▶ [Excerpt to read]:
____
# [IPython-dev] Some new cell types for describing data analyses in IPy. Notebook

Fernando Perez fperez.net at gmail.com
Sun Oct 6 20:51:52 EDT 2013

Hi Gabriel,

sorry to have been silent, but everyone else is doing a great job on this
discussion...

I just wanted to say that we'd love to talk to you at Berkeley, but I'm
leaving town tonight for a couple weeks, so it won't work until late
October or more likely November.  But in Nov. I'm giving a talk at Davis,
in J. Eisen's group. Perhaps at least you and I could meet for coffee while
I'm there and cover some ground.

Another alternative for a higher-bandwidth technical discussion is to
schedule a slot into one of our public dev meetings on Thursdays. This week
That will decouple us from finding a time when everyone can meet in
Berkeley, and more importantly, will allow others who can't make it in
person to also follow the discussion.

Cheers,

f

On Sun, Oct 6, 2013 at 4:39 PM, Gabriel Becker <gmbecker at ucdavis.edu> wrote:

> Hey Brian et al,
>
> Just checking in to see if you and/or other team members are still
> interested in meeting in person and chatting about some of the ideas we had
> been discussing in this thread.
>
> Happy to also continue the conversation here in the meantime.
>
> ~G
>
>
> On Tue, Sep 10, 2013 at 6:32 PM, Gabriel Becker <gmbecker at ucdavis.edu>wrote:
>
>> Brian et al,
>>
>> Brian I hope your move/travel/etc was as pleasant as such things can be.
____
▶ [Record set]:
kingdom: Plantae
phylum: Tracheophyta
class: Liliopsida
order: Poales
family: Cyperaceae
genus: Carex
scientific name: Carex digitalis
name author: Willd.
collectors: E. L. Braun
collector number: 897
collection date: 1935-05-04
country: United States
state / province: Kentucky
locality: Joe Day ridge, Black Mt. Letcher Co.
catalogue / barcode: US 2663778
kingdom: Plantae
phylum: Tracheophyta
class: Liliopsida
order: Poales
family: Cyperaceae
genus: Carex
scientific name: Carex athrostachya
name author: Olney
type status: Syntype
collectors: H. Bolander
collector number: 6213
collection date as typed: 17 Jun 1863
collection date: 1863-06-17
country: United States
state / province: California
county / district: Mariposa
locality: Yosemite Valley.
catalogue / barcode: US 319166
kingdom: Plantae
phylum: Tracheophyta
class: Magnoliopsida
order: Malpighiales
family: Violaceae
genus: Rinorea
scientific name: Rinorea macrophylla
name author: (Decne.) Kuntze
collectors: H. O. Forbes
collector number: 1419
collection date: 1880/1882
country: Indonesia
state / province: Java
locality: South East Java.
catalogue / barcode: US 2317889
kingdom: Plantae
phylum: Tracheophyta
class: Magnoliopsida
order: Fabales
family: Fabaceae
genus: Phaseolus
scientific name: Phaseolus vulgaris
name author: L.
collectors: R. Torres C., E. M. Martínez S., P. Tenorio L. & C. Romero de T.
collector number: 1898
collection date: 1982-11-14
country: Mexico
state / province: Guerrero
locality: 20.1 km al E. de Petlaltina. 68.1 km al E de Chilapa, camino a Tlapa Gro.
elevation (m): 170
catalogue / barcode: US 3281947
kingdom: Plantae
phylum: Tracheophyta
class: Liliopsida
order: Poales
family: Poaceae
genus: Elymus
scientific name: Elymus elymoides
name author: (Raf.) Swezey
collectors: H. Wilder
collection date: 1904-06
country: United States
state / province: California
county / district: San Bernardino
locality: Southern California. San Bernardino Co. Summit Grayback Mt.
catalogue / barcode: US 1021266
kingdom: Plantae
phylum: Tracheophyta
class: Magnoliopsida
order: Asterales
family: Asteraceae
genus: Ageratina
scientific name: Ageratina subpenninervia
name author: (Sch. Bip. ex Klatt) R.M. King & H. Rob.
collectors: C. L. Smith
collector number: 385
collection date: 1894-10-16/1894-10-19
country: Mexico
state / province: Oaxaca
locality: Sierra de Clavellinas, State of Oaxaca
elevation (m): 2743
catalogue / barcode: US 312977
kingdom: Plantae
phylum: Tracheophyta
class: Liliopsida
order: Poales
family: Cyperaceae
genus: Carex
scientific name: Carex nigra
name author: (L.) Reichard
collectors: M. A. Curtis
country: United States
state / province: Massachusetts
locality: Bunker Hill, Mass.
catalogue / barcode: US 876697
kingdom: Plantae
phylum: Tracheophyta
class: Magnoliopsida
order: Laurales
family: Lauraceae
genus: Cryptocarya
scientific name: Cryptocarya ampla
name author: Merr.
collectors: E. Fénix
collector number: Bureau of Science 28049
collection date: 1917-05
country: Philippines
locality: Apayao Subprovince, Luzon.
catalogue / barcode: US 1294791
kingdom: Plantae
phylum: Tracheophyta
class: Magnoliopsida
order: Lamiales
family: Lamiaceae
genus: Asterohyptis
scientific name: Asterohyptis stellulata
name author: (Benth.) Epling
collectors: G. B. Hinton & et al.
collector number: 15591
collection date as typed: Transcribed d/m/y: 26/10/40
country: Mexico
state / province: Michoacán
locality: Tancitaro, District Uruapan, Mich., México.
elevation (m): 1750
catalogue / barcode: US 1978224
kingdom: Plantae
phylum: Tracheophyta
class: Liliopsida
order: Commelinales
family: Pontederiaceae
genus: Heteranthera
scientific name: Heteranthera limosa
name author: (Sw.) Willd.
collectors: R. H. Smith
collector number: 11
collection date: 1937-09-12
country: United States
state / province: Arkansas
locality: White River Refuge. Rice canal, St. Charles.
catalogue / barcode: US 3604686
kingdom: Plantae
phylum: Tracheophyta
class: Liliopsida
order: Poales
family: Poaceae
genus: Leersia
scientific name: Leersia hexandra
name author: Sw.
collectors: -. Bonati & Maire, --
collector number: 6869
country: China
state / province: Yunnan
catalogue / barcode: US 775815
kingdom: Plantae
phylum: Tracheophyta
____
▶ [Goal of the exercise]: Return the full mailing-list message about new notebook cell types, word for word.

▶ [Task response]:
# [IPython-dev] Some new cell types for describing data analyses in IPy. Notebook

Fernando Perez fperez.net at gmail.com
Sun Oct 6 20:51:52 EDT 2013

Hi Gabriel,

sorry to have been silent, but everyone else is doing a great job on this
discussion...

I just wanted to say that we'd love to talk to you at Berkeley, but I'm
leaving town tonight for a couple weeks, so it won't work until late
October or more likely November.  But in Nov. I'm giving a talk at Davis,
in J. Eisen's group. Perhaps at least you and I could meet for coffee while
I'm there and cover some ground.

Another alternative for a higher-bandwidth technical discussion is to
schedule a slot into one of our public dev meetings on Thursdays. This week
That will decouple us from finding a time when everyone can meet in
Berkeley, and more importantly, will allow others who can't make it in
person to also follow the discussion.

Cheers,

f

On Sun, Oct 6, 2013 at 4:39 PM, Gabriel Becker <gmbecker at ucdavis.edu> wrote:

> Hey Brian et al,
>
> Just checking in to see if you and/or other team members are still
> interested in meeting in person and chatting about some of the ideas we had
> been discussing in this thread.
>
> Happy to also continue the conversation here in the meantime.
>
> ~G
>
>
> On Tue, Sep 10, 2013 at 6:32 PM, Gabriel Becker <gmbecker at ucdavis.edu>wrote:
>
>> Brian et al,
>>
>> Brian I hope your move/travel/etc was as pleasant as such things can be.